[Provided data — start]

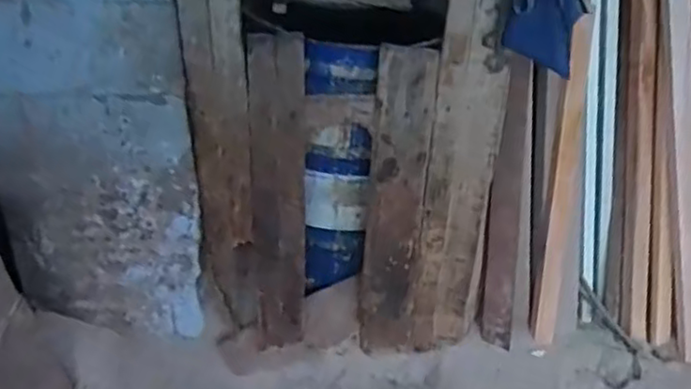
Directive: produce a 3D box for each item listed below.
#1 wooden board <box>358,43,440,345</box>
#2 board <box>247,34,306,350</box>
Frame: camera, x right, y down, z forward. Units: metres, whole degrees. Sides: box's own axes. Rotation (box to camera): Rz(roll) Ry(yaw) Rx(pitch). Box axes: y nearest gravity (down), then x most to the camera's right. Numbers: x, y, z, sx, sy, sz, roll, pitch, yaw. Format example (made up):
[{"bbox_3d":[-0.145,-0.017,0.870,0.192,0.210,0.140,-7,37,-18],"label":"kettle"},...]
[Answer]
[{"bbox_3d":[0.123,0.068,1.633,0.137,0.888,0.023,-2,36,-5],"label":"wooden board"},{"bbox_3d":[-0.161,0.042,1.571,0.129,0.859,0.041,-5,35,-11],"label":"board"}]

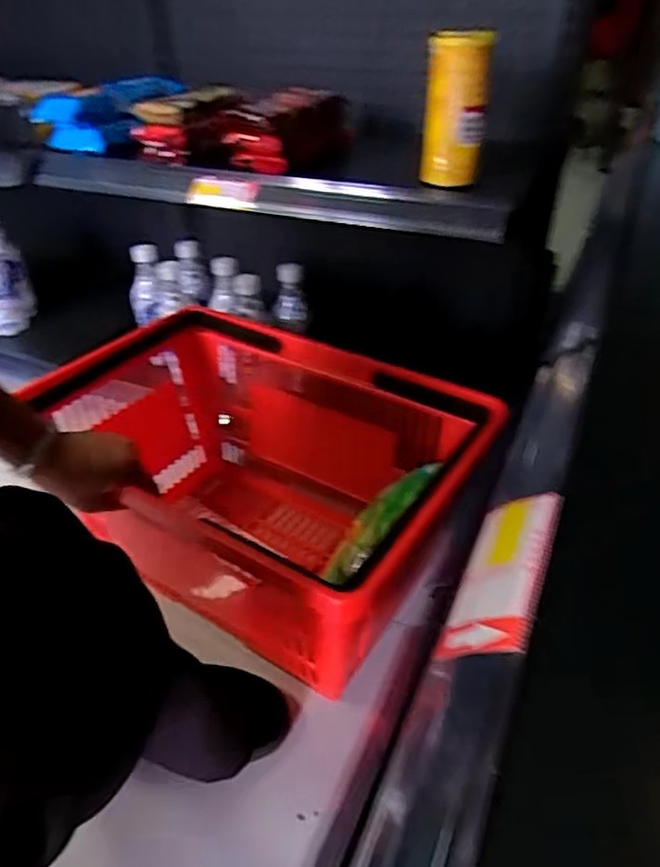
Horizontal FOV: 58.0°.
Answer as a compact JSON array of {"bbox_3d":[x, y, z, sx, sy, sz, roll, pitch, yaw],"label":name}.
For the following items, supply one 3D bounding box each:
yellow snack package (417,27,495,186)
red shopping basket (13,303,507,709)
[{"bbox_3d":[0.140,-0.364,0.675,0.068,0.146,0.066,5,37,7],"label":"yellow snack package"},{"bbox_3d":[-0.104,0.062,0.724,0.517,0.258,0.313,21,42,26],"label":"red shopping basket"}]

[Provided data — finish]

▶ **What the exercise asks**
I would like the material above returned exactly as it stands, without its pictures.

▶ **Solution to this task**
Directive: produce a 3D box for each item listed below.
#1 wooden board <box>358,43,440,345</box>
#2 board <box>247,34,306,350</box>
Frame: camera, x right, y down, z forward. Units: metres, whole degrees. Sides: box's own axes. Rotation (box to camera): Rz(roll) Ry(yaw) Rx(pitch). Box axes: y nearest gravity (down), then x most to the camera's right. Numbers: x, y, z, sx, sy, sz, roll, pitch, yaw. Format example (made up):
[{"bbox_3d":[-0.145,-0.017,0.870,0.192,0.210,0.140,-7,37,-18],"label":"kettle"},...]
[Answer]
[{"bbox_3d":[0.123,0.068,1.633,0.137,0.888,0.023,-2,36,-5],"label":"wooden board"},{"bbox_3d":[-0.161,0.042,1.571,0.129,0.859,0.041,-5,35,-11],"label":"board"}]

Horizontal FOV: 58.0°.
Answer as a compact JSON array of {"bbox_3d":[x, y, z, sx, sy, sz, roll, pitch, yaw],"label":name}.
For the following items, supply one 3D bounding box each:
yellow snack package (417,27,495,186)
red shopping basket (13,303,507,709)
[{"bbox_3d":[0.140,-0.364,0.675,0.068,0.146,0.066,5,37,7],"label":"yellow snack package"},{"bbox_3d":[-0.104,0.062,0.724,0.517,0.258,0.313,21,42,26],"label":"red shopping basket"}]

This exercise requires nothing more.